Smaller
a life's work
The first time I remember wanting to be thinner, I was three.
It was on the playground. We had this big wooden castle at my preschool. Remember the kind you would run on and get splinters? The kind that was probably dangerous because it was rotten in some places and slippery when it rained. The kind of sprawling wooden playground that made you feel on top of the world. It was your castle, your spaceship, and your pretend office building. When you were three, it held infinite possibilities.
I remember one of the older girls at my school did gymnastics. She was so cool. She knew how to do a backbend AND swing on the bar. These were big-ticket items for preschool popularity. Like good Montessori fangirls, we’d line up every day at recess and wait for her to teach us to be acrobats. It was a pretty simple process. She would lift us up, help us hang onto the swinging bar, and catch us on the way down. It was awesome.
Or, I think it would have been. I remember standing in that line, staring at the shorter girls around me, and realizing that I was too big. I would not be able to have fun the same way they were. This was the first time I remember wishing to be smaller. I didn’t know how to tie my shoes, but I knew I was too big.

══════

■ Work to complete
A – In the "Smaller" essay, how old was the writer the first time they remember wanting to be thinner?
B – List every thing the "Smaller" essay says the wooden playground castle could be for a child.
The material after this point comes from a different source than the "Smaller" essay.

■ Data for review
══════

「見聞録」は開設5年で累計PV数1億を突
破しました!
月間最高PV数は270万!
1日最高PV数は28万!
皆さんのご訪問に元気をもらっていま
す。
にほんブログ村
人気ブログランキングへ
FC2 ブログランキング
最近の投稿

══════

■ Answers to the exercise
A – Three years old.

B –
- Your castle
- Your spaceship
- Your pretend office building